On Aug. 19, Brown and five other black House Democrats demanded that the U.S. Department of Justice investigate the FDLE for civil-rights violations, which generated a new round of press. The juggernaut rolled on.

The next day, Aug. 20, Herbert followed up his original piece, declaring, "The smell of voter suppression coming out of Florida is getting stronger." He mentioned a May 13 letter the FDLE sent to Dyer saying "that there was no basis to support the allegations ... ."

And then, on Aug. 23, he made this proposition: "Why go forward (with the investigation) anyway? Well, consider that the prolonged investigation dovetails exquisitely with that crucial but unspoken mission of the GOP in Florida: to keep black voter turnout as low as possible."

It's a fantastic story: Armed GOP Gestapo canvassing black neighborhoods to make sure Dubya gets re-elected. Too bad it's all bullshit.

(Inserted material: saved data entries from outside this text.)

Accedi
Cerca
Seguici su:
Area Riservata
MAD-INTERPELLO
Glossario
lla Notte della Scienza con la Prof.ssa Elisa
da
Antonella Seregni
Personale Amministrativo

The FDLE made it clear that the May 13 letter Herbert refers to only spoke to Dyer's involvement, not to the bigger issues of ballot fraud or illegal campaigning. Local press accounts made that clear. Apparently, Herbert never bothered to read them.

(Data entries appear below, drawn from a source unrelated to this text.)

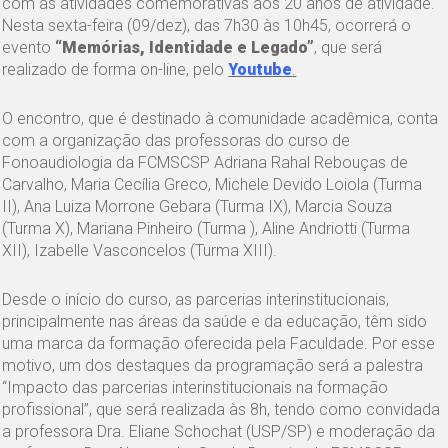
com as atividades comemorativas aos 20 anos de atividade.
Nesta sexta-feira (09/dez), das 7h30 às 10h45, ocorrerá o
evento
“Memórias, Identidade e Legado”
, que será
realizado de forma on-line, pelo
Youtube
.
O encontro, que é destinado à comunidade acadêmica, conta
com a organização das professoras do curso de
Fonoaudiologia da FCMSCSP Adriana Rahal Rebouças de
Carvalho, Maria Cecília Greco, Michele Devido Loiola (Turma
II), Ana Luiza Morrone Gebara (Turma IX), Marcia Souza
(Turma X), Mariana Pinheiro (Turma ), Aline Andriotti (Turma
XII), Izabelle Vasconcelos (Turma XIII).
Desde o início do curso, as parcerias interinstitucionais,
principalmente nas áreas da saúde e da educação, têm sido
uma marca da formação oferecida pela Faculdade. Por esse
motivo, um dos destaques da programação será a palestra
“Impacto das parcerias interinstitucionais na formação
profissional”, que será realizada às 8h, tendo como convidada
a professora Dra. Eliane Schochat (USP/SP) e moderação da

FDLE officers are in fact "interrogating" poor, elderly blacks, because those are the exact same people whose votes Thomas allegedly mishandled. Should the FDLE be knocking on doors in Windermere to investigate vote fraud in black neighborhoods? Probably not.

Yes, FDLE agents carry handguns – they're cops. Yes, the agents could have covered them with suit jackets, but who wears a suit jacket outside in a Florida summer?

Of course the FDLE isn't talking about the ongoing investigation; that's against the law.

The FDLE, according to commissioner Guy Tunnell, offered to share tape recordings of the interviews with Herbert when the case was closed, but Herbert said he wasn't interested. (Herbert also wasn't interested in repeated interview requests for this column.)

Is this really part of an effort to disenfranchise the black vote? No. Call Mulvaney – whose allegations kick-started the investigation – a sore loser, but as anyone who followed the campaign knows, he's hardly a GOP tool.

Then there's the fact that the allegations were initially referred to the FDLE by Orange-Osceola state attorney Lawson Lamar – a Democrat – whose office recently impaneled a grand jury to weigh the FDLE's evidence.

There may well be an effort in Florida to disenfranchise black voters, but this isn't part of it. There are faulty electronic voting machines that don't generate paper trails. There is a deeply flawed felon purge list that the state refused to reveal until forced, and only then did it come to light that – lo and behold – there was nary a Hispanic name on it. Blacks in this state lean Democrat, Hispanics lean Republican. The state scrapped the list.

Few would accuse this paper of pro-Bush leanings, but we have to say it: In this case the facts aren't as sexy as a story starring Florida as a backwoods swamp where the Bush boys send armed thugs to intimidate black voters. It may play in New York, but it's not true.